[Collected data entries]

'''

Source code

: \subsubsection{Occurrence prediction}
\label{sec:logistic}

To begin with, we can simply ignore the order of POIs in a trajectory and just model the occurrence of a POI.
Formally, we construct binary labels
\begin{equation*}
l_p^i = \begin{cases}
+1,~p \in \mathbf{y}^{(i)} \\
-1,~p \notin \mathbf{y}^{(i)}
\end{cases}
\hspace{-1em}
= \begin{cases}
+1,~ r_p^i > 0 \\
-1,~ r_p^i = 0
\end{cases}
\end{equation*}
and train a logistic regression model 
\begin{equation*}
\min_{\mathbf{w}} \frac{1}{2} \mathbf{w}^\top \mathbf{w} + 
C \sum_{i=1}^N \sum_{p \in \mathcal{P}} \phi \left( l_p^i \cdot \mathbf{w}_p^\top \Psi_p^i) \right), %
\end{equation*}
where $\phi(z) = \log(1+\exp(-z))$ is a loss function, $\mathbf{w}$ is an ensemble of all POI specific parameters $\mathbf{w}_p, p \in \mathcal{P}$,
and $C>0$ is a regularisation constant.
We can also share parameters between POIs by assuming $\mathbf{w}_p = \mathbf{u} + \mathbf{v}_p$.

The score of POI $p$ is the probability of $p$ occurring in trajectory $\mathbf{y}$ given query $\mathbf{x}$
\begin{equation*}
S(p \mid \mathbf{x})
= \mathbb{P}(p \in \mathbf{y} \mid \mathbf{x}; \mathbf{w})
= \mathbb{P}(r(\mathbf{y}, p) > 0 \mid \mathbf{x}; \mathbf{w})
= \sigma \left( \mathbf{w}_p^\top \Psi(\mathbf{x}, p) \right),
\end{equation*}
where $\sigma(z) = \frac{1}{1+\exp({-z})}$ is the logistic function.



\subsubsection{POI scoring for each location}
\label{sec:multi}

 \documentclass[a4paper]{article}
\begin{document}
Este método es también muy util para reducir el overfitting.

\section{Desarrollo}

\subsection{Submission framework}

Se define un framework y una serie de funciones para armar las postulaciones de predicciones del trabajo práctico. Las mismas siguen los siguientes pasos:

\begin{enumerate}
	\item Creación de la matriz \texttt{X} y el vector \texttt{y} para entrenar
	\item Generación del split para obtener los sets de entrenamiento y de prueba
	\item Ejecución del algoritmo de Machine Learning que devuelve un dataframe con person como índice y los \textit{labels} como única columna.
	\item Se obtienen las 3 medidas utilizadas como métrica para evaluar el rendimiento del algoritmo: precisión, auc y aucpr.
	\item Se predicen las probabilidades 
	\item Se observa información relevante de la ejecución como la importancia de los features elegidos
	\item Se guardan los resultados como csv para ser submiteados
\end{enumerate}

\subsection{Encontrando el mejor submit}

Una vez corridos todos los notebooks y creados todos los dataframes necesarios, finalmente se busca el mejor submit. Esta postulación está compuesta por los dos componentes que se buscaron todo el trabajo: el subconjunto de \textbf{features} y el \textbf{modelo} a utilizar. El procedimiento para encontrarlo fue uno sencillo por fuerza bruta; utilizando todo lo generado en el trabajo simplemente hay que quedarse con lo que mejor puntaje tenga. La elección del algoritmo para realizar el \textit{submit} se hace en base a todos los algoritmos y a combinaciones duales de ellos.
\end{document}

'''
'''

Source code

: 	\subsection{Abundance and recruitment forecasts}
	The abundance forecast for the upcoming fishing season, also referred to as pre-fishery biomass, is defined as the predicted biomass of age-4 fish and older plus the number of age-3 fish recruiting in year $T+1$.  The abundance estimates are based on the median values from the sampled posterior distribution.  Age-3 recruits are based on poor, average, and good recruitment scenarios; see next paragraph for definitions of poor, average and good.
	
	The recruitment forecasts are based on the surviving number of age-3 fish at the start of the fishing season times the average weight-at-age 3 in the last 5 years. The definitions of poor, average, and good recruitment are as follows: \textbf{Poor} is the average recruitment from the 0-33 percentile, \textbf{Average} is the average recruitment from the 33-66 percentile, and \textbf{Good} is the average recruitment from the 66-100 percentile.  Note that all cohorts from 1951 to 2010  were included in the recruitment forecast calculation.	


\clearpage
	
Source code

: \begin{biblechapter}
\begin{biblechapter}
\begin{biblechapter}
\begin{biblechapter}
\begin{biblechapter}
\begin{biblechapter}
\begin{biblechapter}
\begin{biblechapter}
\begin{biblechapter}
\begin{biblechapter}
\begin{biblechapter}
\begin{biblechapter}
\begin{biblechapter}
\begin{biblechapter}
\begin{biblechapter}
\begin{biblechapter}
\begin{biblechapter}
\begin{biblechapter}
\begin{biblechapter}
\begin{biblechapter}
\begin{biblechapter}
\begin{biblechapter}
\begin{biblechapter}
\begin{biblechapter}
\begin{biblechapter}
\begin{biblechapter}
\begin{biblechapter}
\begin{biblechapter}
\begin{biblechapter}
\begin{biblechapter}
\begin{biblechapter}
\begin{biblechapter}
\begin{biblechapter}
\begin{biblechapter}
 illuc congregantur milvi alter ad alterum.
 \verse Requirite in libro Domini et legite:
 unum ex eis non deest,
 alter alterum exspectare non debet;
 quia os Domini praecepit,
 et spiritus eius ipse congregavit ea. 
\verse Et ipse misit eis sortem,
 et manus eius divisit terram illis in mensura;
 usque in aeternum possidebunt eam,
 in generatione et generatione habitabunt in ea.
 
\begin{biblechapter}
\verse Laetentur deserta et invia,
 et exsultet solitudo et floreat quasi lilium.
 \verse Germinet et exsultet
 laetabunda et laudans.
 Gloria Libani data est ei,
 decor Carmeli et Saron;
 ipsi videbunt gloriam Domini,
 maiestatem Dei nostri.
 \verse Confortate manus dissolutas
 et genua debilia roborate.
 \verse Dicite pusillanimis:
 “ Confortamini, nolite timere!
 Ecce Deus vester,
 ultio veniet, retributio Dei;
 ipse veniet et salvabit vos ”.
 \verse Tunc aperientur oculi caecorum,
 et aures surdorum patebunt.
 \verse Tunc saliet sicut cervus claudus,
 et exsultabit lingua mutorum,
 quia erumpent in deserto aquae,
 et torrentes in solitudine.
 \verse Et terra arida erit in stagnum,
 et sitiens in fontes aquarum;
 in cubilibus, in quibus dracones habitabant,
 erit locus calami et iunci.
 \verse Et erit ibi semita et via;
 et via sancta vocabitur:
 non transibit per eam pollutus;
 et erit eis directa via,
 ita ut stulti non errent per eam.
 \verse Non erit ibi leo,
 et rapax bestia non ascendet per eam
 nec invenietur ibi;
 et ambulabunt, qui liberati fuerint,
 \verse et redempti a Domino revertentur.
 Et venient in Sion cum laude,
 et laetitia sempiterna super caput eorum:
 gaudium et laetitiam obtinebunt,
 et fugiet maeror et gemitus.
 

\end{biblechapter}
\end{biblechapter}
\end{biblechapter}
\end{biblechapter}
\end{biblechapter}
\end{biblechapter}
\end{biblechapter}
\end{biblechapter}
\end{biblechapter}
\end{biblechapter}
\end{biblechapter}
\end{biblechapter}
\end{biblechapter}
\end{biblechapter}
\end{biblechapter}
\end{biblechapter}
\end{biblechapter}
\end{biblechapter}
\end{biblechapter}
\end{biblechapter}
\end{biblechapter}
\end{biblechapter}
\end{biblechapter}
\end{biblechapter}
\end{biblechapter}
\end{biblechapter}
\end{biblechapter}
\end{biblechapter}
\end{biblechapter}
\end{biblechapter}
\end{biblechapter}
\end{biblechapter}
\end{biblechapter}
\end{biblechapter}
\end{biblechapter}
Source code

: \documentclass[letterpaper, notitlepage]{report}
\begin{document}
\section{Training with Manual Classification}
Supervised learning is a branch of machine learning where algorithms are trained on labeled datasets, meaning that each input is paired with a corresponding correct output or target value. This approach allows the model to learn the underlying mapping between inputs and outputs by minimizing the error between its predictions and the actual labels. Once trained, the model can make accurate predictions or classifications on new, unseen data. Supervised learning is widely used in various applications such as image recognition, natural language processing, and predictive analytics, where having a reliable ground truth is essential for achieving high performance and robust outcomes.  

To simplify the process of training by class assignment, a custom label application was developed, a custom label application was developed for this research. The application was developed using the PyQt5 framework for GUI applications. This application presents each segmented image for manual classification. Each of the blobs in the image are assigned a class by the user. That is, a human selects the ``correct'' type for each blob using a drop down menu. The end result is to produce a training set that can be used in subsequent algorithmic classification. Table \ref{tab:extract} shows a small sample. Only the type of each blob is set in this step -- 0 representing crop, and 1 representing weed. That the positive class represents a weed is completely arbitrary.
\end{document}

'''
'''

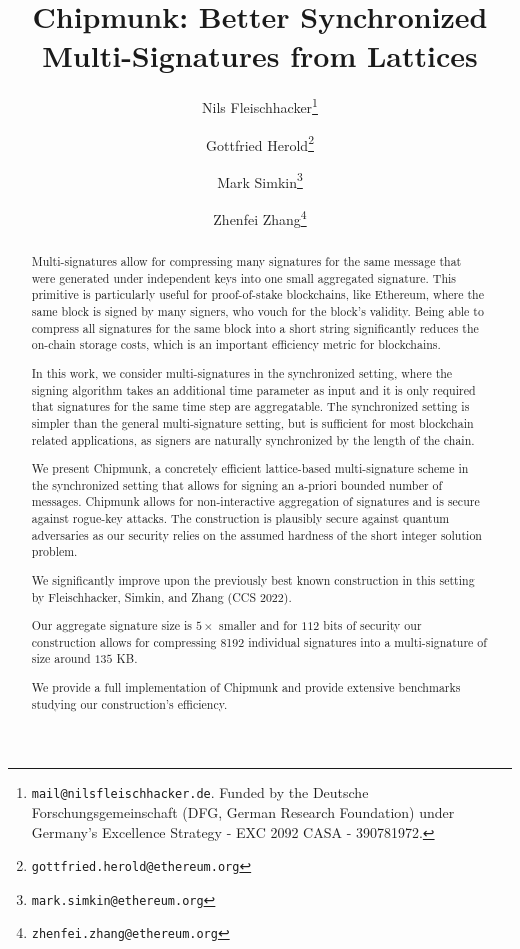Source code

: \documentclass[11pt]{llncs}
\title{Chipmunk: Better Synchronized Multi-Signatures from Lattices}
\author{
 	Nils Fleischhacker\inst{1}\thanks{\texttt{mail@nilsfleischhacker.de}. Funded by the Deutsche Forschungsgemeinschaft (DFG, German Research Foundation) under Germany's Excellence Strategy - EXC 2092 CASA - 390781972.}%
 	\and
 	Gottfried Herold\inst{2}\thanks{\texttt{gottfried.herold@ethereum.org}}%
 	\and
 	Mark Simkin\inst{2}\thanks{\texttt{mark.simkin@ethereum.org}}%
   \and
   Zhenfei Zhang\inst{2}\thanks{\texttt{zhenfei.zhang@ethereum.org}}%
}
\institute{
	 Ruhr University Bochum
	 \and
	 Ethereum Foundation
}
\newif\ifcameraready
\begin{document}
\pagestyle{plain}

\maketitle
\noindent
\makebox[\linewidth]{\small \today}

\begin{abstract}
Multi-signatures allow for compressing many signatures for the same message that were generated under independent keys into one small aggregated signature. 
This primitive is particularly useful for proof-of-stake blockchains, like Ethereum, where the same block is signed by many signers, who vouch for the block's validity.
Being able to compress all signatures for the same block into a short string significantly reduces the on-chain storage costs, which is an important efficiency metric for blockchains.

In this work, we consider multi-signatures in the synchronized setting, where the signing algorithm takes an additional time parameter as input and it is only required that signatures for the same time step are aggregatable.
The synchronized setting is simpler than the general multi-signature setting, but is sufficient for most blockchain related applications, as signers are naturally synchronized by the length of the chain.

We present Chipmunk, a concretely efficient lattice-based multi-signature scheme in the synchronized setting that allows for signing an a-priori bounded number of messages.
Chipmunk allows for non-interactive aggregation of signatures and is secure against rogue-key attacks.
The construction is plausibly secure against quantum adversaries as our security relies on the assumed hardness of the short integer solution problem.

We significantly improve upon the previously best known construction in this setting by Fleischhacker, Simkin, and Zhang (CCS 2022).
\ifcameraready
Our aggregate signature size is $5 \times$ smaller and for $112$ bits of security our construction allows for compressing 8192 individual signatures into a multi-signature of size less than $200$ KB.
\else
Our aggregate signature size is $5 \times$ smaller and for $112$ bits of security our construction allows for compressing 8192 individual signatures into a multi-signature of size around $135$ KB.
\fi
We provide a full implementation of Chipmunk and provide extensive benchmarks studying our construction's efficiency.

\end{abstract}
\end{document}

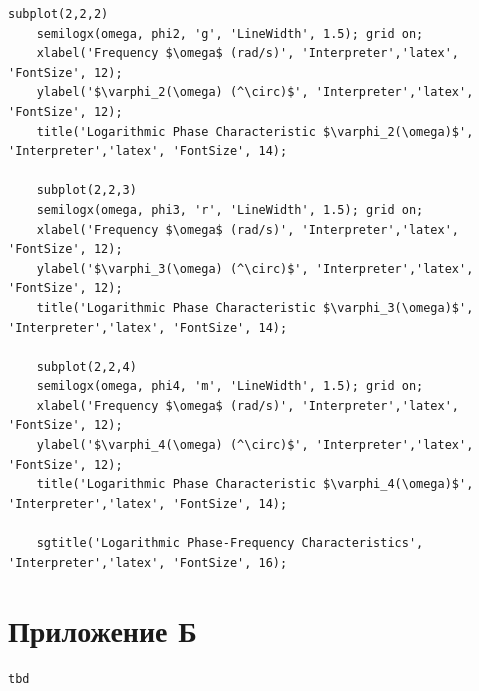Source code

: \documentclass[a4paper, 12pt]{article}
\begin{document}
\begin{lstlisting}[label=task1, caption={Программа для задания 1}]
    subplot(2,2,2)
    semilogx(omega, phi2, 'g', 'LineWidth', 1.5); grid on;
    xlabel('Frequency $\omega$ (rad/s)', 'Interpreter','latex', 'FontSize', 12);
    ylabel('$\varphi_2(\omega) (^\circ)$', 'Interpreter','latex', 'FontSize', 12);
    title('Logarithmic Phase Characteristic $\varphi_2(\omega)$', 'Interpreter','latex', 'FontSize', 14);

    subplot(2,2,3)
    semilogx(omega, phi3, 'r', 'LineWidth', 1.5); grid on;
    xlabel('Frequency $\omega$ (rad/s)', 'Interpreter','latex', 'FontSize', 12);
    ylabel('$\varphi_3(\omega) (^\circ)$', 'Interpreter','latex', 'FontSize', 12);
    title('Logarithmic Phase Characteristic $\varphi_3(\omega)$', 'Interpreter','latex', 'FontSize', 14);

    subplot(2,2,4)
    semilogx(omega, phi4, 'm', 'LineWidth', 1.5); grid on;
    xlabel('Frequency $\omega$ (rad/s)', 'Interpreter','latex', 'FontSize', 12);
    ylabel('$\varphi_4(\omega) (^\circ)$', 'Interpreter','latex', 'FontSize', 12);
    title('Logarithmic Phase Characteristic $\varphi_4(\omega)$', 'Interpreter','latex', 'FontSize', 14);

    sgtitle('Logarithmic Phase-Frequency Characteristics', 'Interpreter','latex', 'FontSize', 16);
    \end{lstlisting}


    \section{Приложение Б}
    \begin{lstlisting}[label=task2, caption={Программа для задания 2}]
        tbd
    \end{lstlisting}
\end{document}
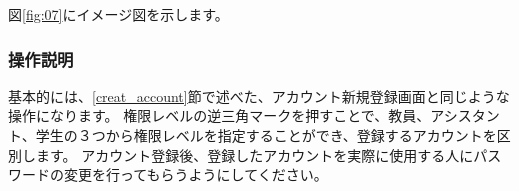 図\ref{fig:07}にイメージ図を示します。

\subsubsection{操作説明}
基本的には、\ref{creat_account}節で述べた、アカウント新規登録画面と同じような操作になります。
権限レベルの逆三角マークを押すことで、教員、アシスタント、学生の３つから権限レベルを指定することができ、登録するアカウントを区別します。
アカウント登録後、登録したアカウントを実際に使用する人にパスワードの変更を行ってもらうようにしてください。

'''

What the task requires
Return a word-for-word copy of the lines above from the one holding "and train a logistic regression model" through the one holding "Este método es", with both of them included and nothing besides.

Reply to the exercise
and train a logistic regression model 
\begin{equation*}
\min_{\mathbf{w}} \frac{1}{2} \mathbf{w}^\top \mathbf{w} + 
C \sum_{i=1}^N \sum_{p \in \mathcal{P}} \phi \left( l_p^i \cdot \mathbf{w}_p^\top \Psi_p^i) \right), %
\end{equation*}
where $\phi(z) = \log(1+\exp(-z))$ is a loss function, $\mathbf{w}$ is an ensemble of all POI specific parameters $\mathbf{w}_p, p \in \mathcal{P}$,
and $C>0$ is a regularisation constant.
We can also share parameters between POIs by assuming $\mathbf{w}_p = \mathbf{u} + \mathbf{v}_p$.

The score of POI $p$ is the probability of $p$ occurring in trajectory $\mathbf{y}$ given query $\mathbf{x}$
\begin{equation*}
S(p \mid \mathbf{x})
= \mathbb{P}(p \in \mathbf{y} \mid \mathbf{x}; \mathbf{w})
= \mathbb{P}(r(\mathbf{y}, p) > 0 \mid \mathbf{x}; \mathbf{w})
= \sigma \left( \mathbf{w}_p^\top \Psi(\mathbf{x}, p) \right),
\end{equation*}
where $\sigma(z) = \frac{1}{1+\exp({-z})}$ is the logistic function.



\subsubsection{POI scoring for each location}
\label{sec:multi}

 \documentclass[a4paper]{article}
\begin{document}
Este método es también muy util para reducir el overfitting.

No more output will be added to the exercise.